Todo este monólogo se lo solté a una vecina a la que encontré el pasado domingo. Era temprano. Ella salía de misa. Yo salía de mi casa. Concordamos en un puestecito donde venden tamales y atole. Ella se compró un atole. Yo me compré un tamal. Y mientras ella se tomaba el atole y yo me comía el tamal, me preguntó si yo le había puesto flores el pasado 8 de septiembre a la patrona de mi país. Entonces empezó la conversación, donde solo hablé yo y donde solo la señora me observaba con cara de ¿qué está hablando esta boba? Y como ya yo estaba masticando el último pedazo de tamal y como la señora había terminado su atole y me miraba y miraba el reloj insistentemente, la señora, ella misma, decidió dar fin a la conversación donde nunca pudo hablar. Me dijo: «Ay mijita, yo no entiendo nada de lo que dices. Que la Virgen te bendiga». Y se fue caminando despacito.

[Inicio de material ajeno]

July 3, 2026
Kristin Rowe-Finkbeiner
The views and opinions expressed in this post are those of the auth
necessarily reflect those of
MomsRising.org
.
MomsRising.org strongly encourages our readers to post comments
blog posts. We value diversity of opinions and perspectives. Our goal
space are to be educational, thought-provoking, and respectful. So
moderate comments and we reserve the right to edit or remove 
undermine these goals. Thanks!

Pero yo no podía quedarme callada y, sin saber por qué, le grité «¡Señora, señora, viva la Santa Muerte!». La señora se volteó y me miró bien feo. Yo me puse nerviosa, dejé la boca medio abierta y como aún estaba masticando se me cayó el último pedazo de carnita de mi tamal. Eso me puso triste. Pensé que había sido un castigo de la Virgen. Pero entonces, el tamalero, que había escuchado toda la conversación y que me conoce y que sabe cuánto me gusta el tamal y cuánto me gusta la carnita, me dijo: «A ver, ven; ten otro tamal. Es un regalito».
Ya les dije, todo es un dando y dando. No le puse flores a la Virgen de la Caridad y esta hizo que se me cayera un pedazo de carnita. Alabé a la Santa Muerte y me regaló un tamal entero. Así las cosas, así la vida, así los actos de fe.